A teoria de Étienne de La Boétie encontra a de Hoppe no momento em que ambas concordam que o governo possui um poder de violência e encontra a de Rousseau quando entende que há um vínculo social que une todas as pessoas num único povo que se sujeita a um governo, o que acaba sendo o pacto de sujeição escrito com outras palavras. Contudo, a inovação de La Boétie está no fato da concordância de toda, ou de pelo menos a maioria da população se submeter ao governo, o que acaba trazendo a questão da importância da democracia à tona. Tanto é verdade que os processos de impeachment de presidentes da República só são aprovados se há grande clamor popular, porque, além de tudo, o impeachment causa um trauma na vida política da sociedade e não deve, por isso, ser utilizado de forma arbitrária. A tese de La Boétie pode ser vista também no processo de constitucionalização das monarquias europeias e até na queda delas: eventos como a assinatura da Carta Magna, Revolução Gloriosa, abdicação de Guilherme II na Alemanha, Revolução Francesa (que, embora não tenha acabado com a monarquia, de fato influenciou esse processo no futuro) e outros eventos sempre contaram com a chancela do povo, que entendia a necessidade do governo, mas que, nesses acontecimentos, entenderam que não valeria mais a pena se submeter ao pacto de sujeição firmado com o governante anterior.
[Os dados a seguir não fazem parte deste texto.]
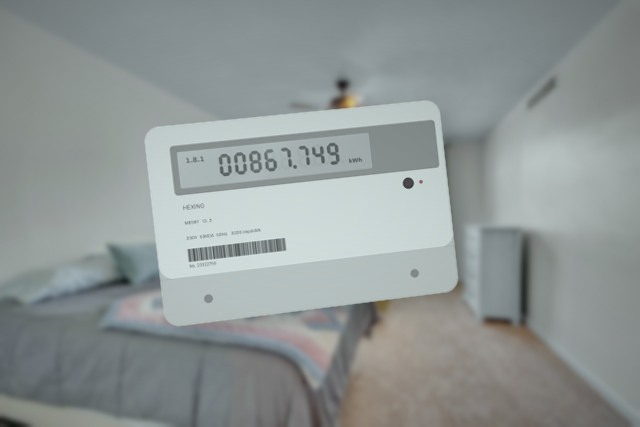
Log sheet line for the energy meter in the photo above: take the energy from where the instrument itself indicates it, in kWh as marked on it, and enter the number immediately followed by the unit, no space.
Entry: 867.749kWh
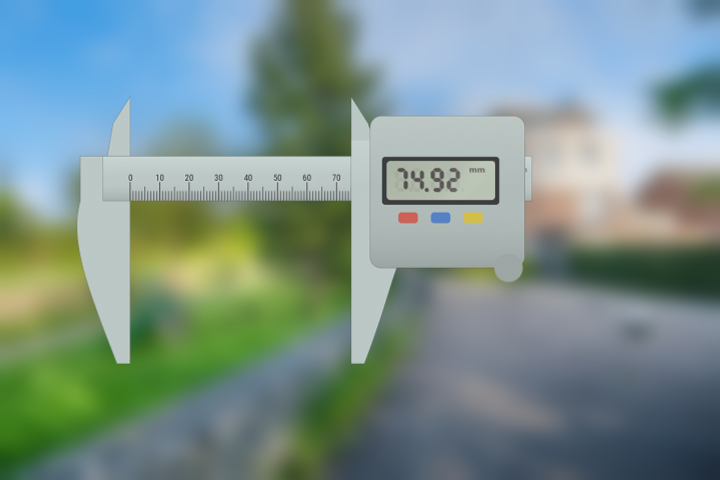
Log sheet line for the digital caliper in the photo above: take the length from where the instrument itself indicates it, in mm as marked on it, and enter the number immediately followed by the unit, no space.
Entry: 74.92mm
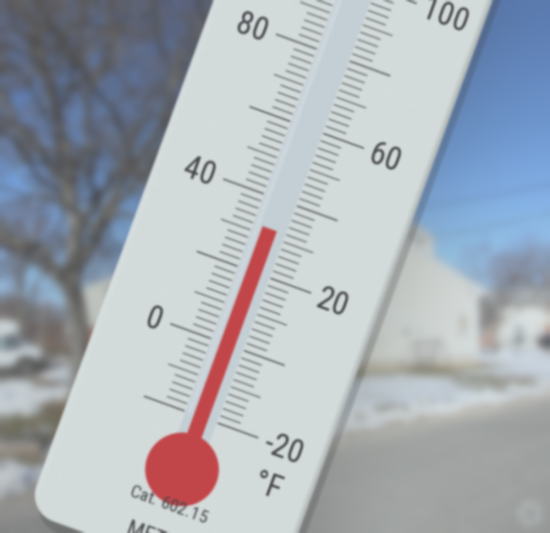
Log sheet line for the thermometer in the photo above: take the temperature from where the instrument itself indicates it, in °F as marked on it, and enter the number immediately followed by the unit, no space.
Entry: 32°F
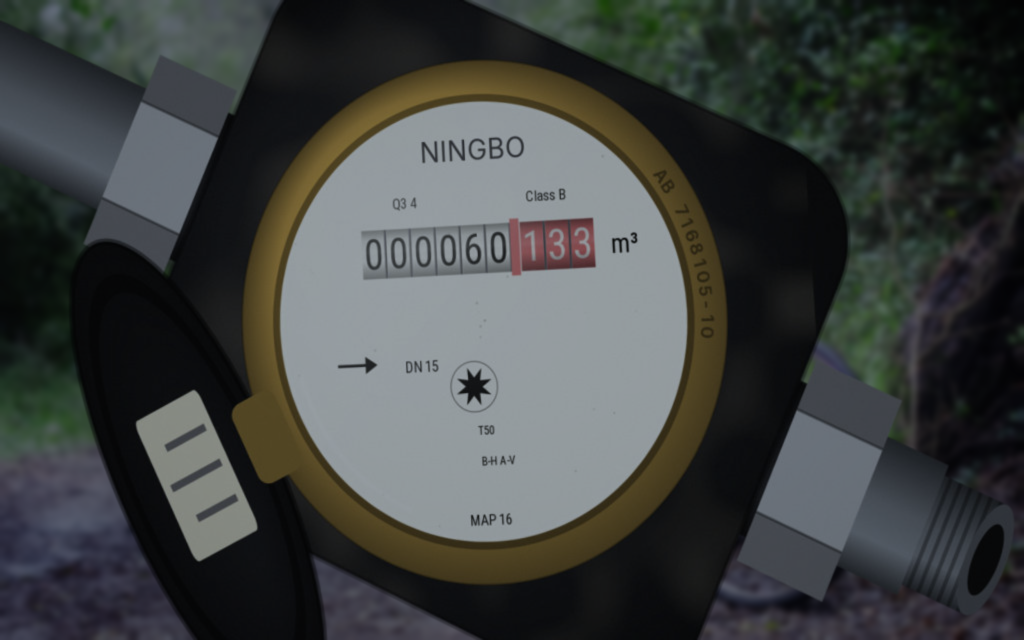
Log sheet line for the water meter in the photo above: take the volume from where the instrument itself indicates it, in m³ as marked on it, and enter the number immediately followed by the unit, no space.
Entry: 60.133m³
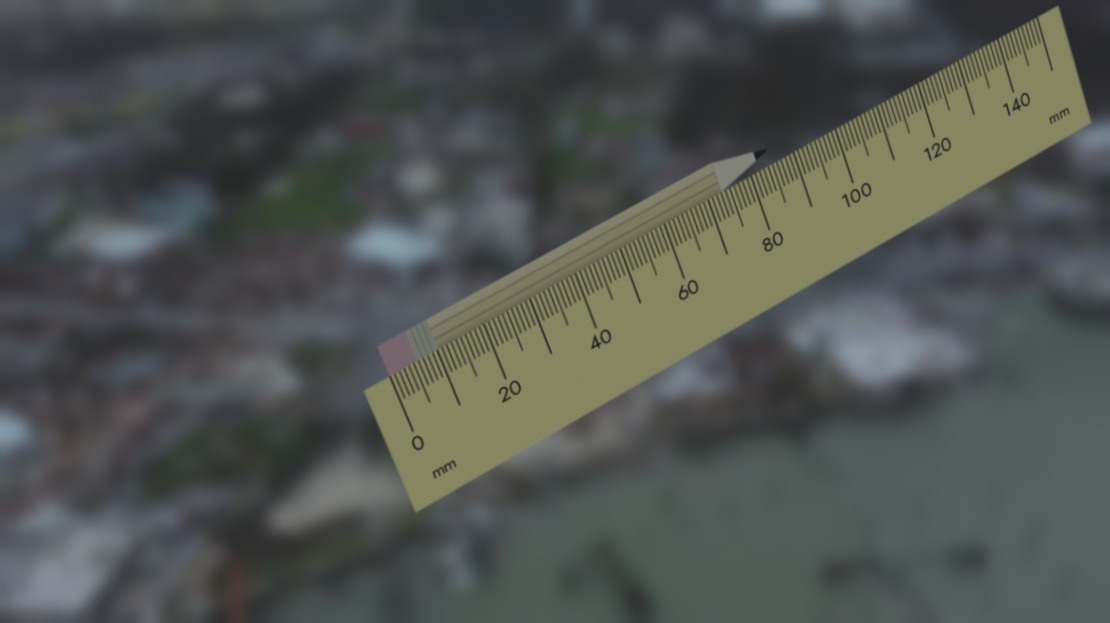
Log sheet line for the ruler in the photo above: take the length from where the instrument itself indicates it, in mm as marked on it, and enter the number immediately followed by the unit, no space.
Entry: 85mm
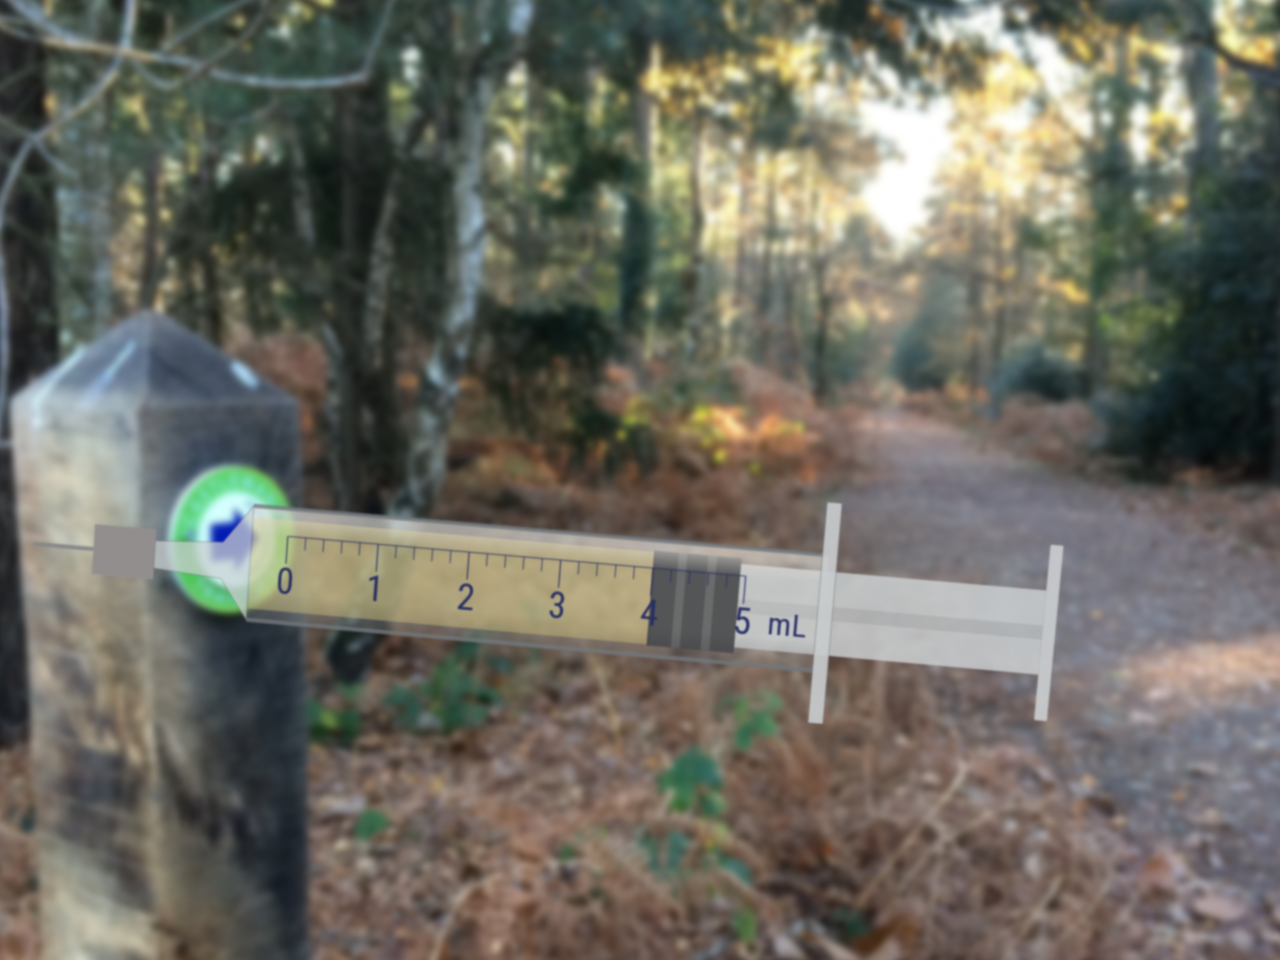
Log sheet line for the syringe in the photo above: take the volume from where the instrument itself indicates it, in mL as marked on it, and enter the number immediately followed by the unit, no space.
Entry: 4mL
Concluímos a partir das terias de Jean Jacques Rousseau, Hans Hermann Hoppe e Étienne de La Boétie que o poder do estado se manifesta de diferentes formas e, embora tenha diversas justificativas de sua fonte, a principal sempre será o povo, que se baseia na servidão voluntária por entender a necessidade do governo, mesmo quando este atende às expectativas de apenas uma parte da população. A tese de um grupo de pessoas unidas juridicamente em um vínculo para administrar o Estado – seja de forma ativa, seja passiva – está referendada no mantra “todo poder emana do povo”, que se mostra verdadeiro após a análise e as conclusões que obtivemos a partir da análise do que esses pensadores pensam sobre as fontes do poder do estado – que embora conte com meios para manipular e coagir as pessoas, como a ideologia, a propaganda e a violência – elas sempre terão a palavra final sobre qualquer governo; afinal, eles são instituídos para administrar pessoas, e se não há pessoas que, de forma passiva, aceitem ficar sob a égide do estado, isto é, na qualidade de governados, não há a necessidade do governo e sequer há poder governamental.
Vinicius Mariano, para Vida Destra, 25/04/2022.